By the time I post this, the cherry blossom will be gone. However last week, the cherry blossoms hit Akita in full force! Last year, they were apparently a bit rubbish (knocked off by rain, few flowers, etc.) but my experience of them was pretty good!
Yes, those are daffodils you see by the side of the road – a nice reminder of home! It always makes me think of the thousands of daffodils that line the main road out of my hometown Aberdeen.
Now, in Akita the best (and probably most famous) spot to see the cherry blossoms is Kakunodate (an old Samurai village – also where the float matsuri took place in October). I went TWICE.
The first visit was with some friends over the weekend – we had aimed to walk to the station and get there nice and early. Things did not quite go to plan…we had to change trains and Omagari where we were forced to wait for 3 hours until the next train. This turned out to be more fun than expected – we found a tiny ramen restaurant to eat lunch in AND got Rick-rolled at a market. Seriously – the last song I would expect to hear in Japan was ‘Never Gonna Give You Up’. We didn’t end up in Kakunodate until around 4pm, but there were still plenty of people and, best of all: Festival Food Stands.
Naturally, we also had to eat cherry blossom ice cream:
(even as I write this, I’m eating cherry blossom flavoured jelly beans…)
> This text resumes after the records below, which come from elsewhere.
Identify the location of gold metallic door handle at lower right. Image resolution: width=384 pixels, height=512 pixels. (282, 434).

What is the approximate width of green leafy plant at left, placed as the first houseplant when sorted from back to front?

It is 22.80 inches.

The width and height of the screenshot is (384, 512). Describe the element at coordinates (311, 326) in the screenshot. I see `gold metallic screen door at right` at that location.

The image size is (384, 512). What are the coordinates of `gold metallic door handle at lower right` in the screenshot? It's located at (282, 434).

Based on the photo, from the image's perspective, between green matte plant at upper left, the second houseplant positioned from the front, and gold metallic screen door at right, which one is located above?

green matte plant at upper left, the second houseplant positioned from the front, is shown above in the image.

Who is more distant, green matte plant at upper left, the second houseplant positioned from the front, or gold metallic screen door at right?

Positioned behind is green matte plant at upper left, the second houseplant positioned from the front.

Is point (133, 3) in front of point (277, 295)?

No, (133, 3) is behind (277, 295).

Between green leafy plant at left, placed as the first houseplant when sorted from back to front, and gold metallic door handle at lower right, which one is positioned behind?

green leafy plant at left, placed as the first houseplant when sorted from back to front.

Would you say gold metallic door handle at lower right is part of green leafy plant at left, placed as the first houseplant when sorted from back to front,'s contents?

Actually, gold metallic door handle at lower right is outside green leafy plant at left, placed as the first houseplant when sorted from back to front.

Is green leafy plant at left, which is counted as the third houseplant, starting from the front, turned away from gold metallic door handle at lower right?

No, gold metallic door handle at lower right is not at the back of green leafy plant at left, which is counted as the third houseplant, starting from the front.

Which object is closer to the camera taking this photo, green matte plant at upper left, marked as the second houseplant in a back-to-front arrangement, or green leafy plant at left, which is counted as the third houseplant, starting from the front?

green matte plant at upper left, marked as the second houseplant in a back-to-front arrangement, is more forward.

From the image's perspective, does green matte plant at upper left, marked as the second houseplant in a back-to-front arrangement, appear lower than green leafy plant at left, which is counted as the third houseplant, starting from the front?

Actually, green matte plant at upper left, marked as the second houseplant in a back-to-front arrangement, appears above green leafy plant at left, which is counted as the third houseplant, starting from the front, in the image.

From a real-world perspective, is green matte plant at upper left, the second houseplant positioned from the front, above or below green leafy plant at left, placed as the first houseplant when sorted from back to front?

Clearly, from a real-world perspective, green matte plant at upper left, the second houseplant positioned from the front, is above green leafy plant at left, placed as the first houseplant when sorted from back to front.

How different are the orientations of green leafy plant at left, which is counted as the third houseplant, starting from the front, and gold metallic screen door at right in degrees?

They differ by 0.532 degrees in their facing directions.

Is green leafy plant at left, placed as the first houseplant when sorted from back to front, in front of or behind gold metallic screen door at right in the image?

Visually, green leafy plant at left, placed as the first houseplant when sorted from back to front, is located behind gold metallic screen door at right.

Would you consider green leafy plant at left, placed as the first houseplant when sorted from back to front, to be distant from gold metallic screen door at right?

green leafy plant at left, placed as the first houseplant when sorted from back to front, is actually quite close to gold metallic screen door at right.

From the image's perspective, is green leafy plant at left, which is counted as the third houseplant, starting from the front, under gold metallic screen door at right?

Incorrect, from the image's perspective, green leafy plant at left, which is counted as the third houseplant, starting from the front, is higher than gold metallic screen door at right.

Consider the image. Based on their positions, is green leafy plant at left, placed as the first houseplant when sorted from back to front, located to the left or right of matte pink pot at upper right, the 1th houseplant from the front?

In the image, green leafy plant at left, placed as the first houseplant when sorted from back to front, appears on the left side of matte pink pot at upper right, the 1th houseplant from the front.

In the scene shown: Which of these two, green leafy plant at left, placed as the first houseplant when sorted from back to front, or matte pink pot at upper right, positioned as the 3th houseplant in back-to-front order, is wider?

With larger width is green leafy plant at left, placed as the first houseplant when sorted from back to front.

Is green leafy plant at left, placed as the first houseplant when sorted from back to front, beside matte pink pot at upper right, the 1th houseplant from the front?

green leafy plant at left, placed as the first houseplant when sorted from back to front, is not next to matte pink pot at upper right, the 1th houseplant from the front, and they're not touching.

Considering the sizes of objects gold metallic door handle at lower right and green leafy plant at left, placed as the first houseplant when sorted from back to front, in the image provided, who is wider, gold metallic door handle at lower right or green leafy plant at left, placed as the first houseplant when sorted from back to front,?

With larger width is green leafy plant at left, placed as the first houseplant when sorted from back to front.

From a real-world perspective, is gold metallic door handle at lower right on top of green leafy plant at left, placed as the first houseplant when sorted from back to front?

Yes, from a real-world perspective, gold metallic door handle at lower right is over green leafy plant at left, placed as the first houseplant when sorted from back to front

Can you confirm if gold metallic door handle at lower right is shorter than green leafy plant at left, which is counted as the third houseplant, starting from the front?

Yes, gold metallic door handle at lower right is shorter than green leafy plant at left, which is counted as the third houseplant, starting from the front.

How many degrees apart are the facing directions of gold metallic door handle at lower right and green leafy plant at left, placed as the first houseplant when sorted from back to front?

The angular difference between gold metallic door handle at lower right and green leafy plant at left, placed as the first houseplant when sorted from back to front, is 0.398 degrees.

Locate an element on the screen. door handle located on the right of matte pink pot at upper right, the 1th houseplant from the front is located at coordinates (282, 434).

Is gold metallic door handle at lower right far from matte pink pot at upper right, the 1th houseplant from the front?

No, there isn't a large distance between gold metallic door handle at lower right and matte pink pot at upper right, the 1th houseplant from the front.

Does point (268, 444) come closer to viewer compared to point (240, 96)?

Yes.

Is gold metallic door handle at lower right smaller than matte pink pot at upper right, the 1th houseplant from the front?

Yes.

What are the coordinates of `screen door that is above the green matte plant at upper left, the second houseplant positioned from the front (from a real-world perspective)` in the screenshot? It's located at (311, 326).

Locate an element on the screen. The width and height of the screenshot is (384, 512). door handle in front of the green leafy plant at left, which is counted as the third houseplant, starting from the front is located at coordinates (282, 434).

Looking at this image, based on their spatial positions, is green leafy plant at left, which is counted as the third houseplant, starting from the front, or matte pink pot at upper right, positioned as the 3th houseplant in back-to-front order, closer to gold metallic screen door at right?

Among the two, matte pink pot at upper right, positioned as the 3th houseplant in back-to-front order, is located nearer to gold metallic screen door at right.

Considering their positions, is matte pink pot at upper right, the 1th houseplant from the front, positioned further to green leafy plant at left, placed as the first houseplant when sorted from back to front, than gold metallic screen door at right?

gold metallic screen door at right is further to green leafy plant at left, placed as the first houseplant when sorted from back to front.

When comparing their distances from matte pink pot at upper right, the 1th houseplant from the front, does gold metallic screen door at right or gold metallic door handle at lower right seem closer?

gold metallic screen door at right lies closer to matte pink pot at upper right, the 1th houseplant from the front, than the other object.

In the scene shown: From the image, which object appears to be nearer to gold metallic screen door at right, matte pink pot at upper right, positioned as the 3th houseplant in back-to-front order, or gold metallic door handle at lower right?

The second time I visited was on the aforementioned Bus Trip. We set off (in 5 buses, seriously there were loads of people) ridiculously early and ended up in Kakunodate by mid-morning. The weather was perfect. It must have been about 17 degrees (ending up at 20 degrees by the afternoon) with clear blue skies, crowds of cherry blossoms viewers and us, the obligatory foreigners.
After a few hours wandering around Kakunodate, visiting some of the old samurai houses and watching some of the shows of traditional songs/dances.
We then moved on to Lake Tazawa. I had visited it before (on the same trip that took us to the float festival), however it had been a miserable day. So I was looking forward to seeing it in the brilliant sunshine! There were a few people who had planned to go swimming, but were a little more intelligent – it was April, after several months of snow, at the deepest lake in Japan, so the water was going to be freezing. We weren’t disappointed. We did go in for a paddle, but the was quite enough and we had a good laugh at the screams of the swimmers!
The lake itself was as beautiful as I had hoped – deep, clear blue water, surrounded by snow covered hills.
We also visited the other side of the lake, the drive round it also beautiful. When we got there, it was time for ice cream: round 2! The local hotel had a beautiful rose garden in the summer so, fittingly, it sold rose flavoured ice cream.
Sadly, now the cherry blossom is slowly becoming just a carpet of petals lining the roads and covering cars, soon to be gone for another year. It’s a little sad, but I guess that’s nature for you!
One thing I’ve realised is just how fast this year has gone – it’s already May! Not long until I go home…a sad thought, but one I’ll have to deal with soon.
On a final note for this post, I’m making a little shout-out to Bonson Lam, one of my blog readers (yes, they’re out there somewhere), whom I met on Sunday at church. It was lovely to meet you and I’m so glad you got to experience Tsuchizaki Gloria Chapel!